* **TEXTAUSZUG**:
<<<<

Der Gott, der die Welt aus dem Ureinen „erschuf“, konnte sie nur aus dessen Substanz formen. Er ging auch nach Ram Adhar Mall´s Interpretation selbst aus dem Ureinen hervor***). Er war also kein allmächtger Gott. Alle indischen Götter sind erst nach dem Ureinen entstanden. Angesichts der Möglichkeit einer generellen Selbstverursachung durch die UO sind sie völlig überflüssig. Tatsächlich gestehen die letzten zwei Verse 6 und 7 Unklarheiten ein.

Doch wer hat dies Wortspiel je verstanden?
Woher das Es, blieb alle Zeit verschwommen.
Die Götter sind erst nach dem Es entstanden.
Wer sagt uns also, wo es hergekommen?

Der Gott, der einst das Eine hat vollbracht,
Der auf es schaut vom höchsten Himmelslicht,
Der es gemacht hat oder nicht gemacht,
Er weiß das! – oder weiß auch er es nicht?

Die Geldner-Übersetzung wurde hier stilistisch geringfügig modernisiert.

War das vedische Dokument vielleicht eine erste Reaktion auf den ungefähr zeitgleichen Mosaischen Schöpfungsmythos, dessen Allmacht-Utopie den Veden auffiel? Bis heute blieb der a-theistischer Vorbehalt in der indischen Weltanschauung erhalten.

Die biblische Vorstellung von einem sprechenden Gott im Sternhimmel ähnlich einem Menschen konnte sich im toleranten Indien erst dann ein wenig ausbreiten, nachdem der biblische Theismus angefangen hatte zu verwässern und zu verschwimmen. Er „überzeugt“ umso mehr, je weniger er darauf besteht, dass der Gott ein höherer Homo Sapiens ist. Angeblich gibt es über 40 000 Glaubens-Varianten, Sekten. Im Großen und Ganzen leutet also der vedische Ansatz einen Rückzug des Glaubens ein.

>>>>

* **DATENZEILEN**:
<<<<

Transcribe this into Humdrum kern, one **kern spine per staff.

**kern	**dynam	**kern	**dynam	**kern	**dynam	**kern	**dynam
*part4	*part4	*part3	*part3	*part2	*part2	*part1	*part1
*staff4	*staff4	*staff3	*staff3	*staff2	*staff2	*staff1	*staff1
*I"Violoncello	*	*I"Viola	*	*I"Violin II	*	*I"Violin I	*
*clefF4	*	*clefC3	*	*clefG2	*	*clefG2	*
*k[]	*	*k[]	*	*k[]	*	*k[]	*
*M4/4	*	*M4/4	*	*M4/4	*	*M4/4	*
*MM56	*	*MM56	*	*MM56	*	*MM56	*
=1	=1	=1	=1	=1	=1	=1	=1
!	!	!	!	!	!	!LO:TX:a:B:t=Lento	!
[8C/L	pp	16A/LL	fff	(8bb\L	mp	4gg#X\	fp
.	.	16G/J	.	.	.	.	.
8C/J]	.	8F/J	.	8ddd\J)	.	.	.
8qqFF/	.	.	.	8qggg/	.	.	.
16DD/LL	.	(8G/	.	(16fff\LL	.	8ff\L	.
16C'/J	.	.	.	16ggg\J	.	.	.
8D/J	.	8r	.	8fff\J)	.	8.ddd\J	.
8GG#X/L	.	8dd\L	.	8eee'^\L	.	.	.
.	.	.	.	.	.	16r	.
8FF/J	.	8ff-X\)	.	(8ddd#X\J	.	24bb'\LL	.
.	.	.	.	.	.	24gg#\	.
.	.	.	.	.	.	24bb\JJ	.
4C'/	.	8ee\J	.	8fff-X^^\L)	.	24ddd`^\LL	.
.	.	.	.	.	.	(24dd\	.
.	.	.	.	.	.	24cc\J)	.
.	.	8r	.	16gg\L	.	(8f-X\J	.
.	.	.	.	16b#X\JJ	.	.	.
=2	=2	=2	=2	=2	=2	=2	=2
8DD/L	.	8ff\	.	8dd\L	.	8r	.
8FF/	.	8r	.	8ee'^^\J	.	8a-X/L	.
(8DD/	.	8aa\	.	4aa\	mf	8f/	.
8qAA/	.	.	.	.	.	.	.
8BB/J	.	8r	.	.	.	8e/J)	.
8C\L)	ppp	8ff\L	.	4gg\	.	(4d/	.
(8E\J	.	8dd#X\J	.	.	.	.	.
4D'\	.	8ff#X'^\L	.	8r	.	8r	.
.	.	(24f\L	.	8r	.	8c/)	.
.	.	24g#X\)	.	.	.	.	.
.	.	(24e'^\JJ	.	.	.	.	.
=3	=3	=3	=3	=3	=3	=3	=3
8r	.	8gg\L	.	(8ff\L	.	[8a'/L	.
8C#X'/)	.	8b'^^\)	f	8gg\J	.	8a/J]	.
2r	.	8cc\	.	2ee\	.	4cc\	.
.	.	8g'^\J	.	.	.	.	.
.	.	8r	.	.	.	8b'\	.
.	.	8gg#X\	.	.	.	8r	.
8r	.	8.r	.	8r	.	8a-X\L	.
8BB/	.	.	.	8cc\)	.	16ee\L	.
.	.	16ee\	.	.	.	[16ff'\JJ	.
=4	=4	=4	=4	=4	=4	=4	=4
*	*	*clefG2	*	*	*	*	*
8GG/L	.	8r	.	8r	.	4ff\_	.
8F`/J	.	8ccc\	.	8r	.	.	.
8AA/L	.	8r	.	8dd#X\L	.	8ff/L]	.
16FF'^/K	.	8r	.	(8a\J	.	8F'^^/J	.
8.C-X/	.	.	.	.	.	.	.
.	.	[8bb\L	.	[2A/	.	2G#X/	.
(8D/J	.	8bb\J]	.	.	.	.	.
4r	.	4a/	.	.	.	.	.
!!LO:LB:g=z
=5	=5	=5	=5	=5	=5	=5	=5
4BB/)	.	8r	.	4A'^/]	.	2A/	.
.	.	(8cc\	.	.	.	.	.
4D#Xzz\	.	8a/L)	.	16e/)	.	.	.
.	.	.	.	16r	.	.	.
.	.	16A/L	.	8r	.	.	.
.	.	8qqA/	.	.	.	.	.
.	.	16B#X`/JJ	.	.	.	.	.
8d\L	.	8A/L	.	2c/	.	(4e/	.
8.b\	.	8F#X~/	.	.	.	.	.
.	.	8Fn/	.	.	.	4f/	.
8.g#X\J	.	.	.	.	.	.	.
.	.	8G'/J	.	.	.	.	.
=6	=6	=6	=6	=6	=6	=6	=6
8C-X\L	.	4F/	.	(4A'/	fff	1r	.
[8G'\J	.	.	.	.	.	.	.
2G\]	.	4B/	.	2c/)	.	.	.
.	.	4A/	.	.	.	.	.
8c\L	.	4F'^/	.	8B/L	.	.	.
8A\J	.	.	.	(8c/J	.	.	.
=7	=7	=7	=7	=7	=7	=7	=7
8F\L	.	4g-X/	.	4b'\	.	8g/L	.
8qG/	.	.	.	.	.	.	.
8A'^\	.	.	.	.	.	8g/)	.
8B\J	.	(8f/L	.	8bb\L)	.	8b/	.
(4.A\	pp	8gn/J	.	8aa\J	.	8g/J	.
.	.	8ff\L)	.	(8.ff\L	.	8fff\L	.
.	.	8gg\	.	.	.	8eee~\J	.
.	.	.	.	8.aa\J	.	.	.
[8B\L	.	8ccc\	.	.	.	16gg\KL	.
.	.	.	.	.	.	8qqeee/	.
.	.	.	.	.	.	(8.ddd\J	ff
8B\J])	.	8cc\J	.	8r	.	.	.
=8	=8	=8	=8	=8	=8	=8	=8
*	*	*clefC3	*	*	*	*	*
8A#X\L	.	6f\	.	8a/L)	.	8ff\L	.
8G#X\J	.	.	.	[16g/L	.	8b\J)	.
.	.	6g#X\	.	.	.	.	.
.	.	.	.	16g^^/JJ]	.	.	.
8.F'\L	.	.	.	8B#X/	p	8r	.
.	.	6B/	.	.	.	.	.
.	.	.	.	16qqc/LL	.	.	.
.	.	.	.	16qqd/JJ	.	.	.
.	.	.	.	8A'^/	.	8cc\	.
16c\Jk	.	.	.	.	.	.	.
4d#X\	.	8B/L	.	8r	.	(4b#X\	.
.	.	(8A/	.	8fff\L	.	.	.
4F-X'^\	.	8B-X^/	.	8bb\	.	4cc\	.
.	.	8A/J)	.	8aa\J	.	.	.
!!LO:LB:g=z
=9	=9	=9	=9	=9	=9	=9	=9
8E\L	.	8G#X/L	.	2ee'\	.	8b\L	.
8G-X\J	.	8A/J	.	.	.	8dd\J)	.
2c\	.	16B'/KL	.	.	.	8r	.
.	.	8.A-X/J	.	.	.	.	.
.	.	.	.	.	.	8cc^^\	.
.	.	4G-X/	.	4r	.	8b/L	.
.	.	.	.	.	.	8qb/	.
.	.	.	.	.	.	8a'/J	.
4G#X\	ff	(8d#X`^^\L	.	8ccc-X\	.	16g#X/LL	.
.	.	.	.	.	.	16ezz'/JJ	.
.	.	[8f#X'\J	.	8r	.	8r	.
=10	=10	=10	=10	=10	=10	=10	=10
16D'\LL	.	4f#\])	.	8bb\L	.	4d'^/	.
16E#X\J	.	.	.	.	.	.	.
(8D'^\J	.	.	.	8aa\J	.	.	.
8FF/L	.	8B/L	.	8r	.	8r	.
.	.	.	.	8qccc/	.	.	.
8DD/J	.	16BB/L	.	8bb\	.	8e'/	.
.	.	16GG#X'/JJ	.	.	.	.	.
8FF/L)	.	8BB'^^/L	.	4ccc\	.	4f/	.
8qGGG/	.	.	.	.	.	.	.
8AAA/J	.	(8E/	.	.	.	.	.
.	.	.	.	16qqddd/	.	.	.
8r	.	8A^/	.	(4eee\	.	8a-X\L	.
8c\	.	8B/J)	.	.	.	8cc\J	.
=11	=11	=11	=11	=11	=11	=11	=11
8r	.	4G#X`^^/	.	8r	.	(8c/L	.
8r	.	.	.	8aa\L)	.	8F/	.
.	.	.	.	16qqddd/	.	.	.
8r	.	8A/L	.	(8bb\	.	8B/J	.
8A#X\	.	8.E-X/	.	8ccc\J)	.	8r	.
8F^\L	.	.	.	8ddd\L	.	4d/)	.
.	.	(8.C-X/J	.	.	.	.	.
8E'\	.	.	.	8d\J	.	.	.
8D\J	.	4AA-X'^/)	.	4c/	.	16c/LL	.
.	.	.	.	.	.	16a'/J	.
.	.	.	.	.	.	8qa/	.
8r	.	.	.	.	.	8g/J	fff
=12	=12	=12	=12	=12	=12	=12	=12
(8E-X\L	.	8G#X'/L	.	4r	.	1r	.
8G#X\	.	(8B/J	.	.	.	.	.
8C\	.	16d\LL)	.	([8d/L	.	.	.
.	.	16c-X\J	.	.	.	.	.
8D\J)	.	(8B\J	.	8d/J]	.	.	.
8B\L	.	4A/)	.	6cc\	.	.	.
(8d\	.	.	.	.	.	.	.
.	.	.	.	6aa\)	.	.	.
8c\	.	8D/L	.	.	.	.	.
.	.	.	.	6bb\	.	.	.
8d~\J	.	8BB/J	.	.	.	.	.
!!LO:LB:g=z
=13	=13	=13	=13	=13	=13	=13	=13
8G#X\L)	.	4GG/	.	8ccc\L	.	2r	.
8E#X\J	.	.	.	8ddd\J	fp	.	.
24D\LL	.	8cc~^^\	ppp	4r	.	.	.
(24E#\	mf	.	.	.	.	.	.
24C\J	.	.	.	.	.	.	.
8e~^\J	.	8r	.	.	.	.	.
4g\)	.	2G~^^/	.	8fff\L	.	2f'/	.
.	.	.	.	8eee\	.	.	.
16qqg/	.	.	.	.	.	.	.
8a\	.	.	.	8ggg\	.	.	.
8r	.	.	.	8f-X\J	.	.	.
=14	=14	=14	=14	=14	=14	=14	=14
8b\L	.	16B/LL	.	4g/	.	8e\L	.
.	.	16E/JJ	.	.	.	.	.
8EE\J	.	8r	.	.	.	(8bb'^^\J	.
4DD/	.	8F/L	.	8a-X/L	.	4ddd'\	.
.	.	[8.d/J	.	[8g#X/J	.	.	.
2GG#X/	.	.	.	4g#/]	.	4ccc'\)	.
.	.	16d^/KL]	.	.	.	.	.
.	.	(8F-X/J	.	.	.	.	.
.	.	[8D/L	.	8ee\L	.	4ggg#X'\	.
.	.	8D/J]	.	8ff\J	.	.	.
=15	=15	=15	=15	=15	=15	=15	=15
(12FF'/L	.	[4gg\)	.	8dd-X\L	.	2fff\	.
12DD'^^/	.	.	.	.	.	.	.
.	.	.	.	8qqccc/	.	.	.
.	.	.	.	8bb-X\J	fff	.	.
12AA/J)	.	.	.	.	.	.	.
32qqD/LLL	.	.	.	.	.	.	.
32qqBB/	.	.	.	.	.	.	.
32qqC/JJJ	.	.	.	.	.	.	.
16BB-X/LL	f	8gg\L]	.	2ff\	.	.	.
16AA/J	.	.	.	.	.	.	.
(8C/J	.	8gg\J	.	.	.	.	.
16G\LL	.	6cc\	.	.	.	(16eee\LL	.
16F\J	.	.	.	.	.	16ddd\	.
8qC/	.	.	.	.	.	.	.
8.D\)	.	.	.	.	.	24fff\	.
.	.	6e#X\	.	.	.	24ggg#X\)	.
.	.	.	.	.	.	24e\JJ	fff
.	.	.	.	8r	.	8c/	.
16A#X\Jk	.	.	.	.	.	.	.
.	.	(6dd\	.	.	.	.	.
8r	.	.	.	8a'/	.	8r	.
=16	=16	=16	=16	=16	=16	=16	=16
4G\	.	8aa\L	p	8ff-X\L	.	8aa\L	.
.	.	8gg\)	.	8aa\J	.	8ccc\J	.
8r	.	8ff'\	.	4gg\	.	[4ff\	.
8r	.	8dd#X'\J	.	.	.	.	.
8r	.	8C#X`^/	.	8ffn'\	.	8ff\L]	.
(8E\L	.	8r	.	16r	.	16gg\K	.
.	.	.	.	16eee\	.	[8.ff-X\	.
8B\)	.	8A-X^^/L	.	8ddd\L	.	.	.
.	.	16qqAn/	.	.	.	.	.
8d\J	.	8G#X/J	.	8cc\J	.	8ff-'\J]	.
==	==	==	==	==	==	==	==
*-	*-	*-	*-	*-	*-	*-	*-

>>>>

* **AUFGABENSTELLUNG**:
A) Geben Sie aus dem Textauszug die Passage von „Wer sagt uns“ bis einschließlich „indischen Weltanschauung erhalten.“ wortgetreu wieder.
B) Beantworten Sie anhand des Textauszugs die folgenden Fragen:
(i) Welche Übersetzung wurde stilistisch geringfügig modernisiert?
(ii) Wie viele Glaubens-Varianten gibt es angeblich?
(iii) Welche Verse gestehen Unklarheiten ein?
C) Prüfen Sie, ob die folgenden Aussagen mit dem Textauszug übereinstimmen. Antworten Sie jeweils mit Ja oder Nein und zitieren Sie die entscheidende Stelle wörtlich.
(i) Die indischen Götter existierten schon vor dem Ureinen.
(ii) Der biblische Theismus überzeugt umso mehr, je stärker er darauf besteht, dass der Gott ein höherer Homo Sapiens ist.
(iii) Der Gott konnte die Welt nur aus der Substanz des Ureinen formen.

* **LÖSUNGEN**:
A)
Wer sagt uns also, wo es hergekommen?

Der Gott, der einst das Eine hat vollbracht,
Der auf es schaut vom höchsten Himmelslicht,
Der es gemacht hat oder nicht gemacht,
Er weiß das! – oder weiß auch er es nicht?

Die Geldner-Übersetzung wurde hier stilistisch geringfügig modernisiert.

War das vedische Dokument vielleicht eine erste Reaktion auf den ungefähr zeitgleichen Mosaischen Schöpfungsmythos, dessen Allmacht-Utopie den Veden auffiel? Bis heute blieb der a-theistischer Vorbehalt in der indischen Weltanschauung erhalten.

B)
(i) Die Geldner-Übersetzung.
(ii) Über 40 000.
(iii) Die letzten zwei Verse 6 und 7.

C)
(i) Nein: „Alle indischen Götter sind erst nach dem Ureinen entstanden.“
(ii) Nein: „je weniger er darauf besteht, dass der Gott ein höherer Homo Sapiens ist“
(iii) Ja: „konnte sie nur aus dessen Substanz formen“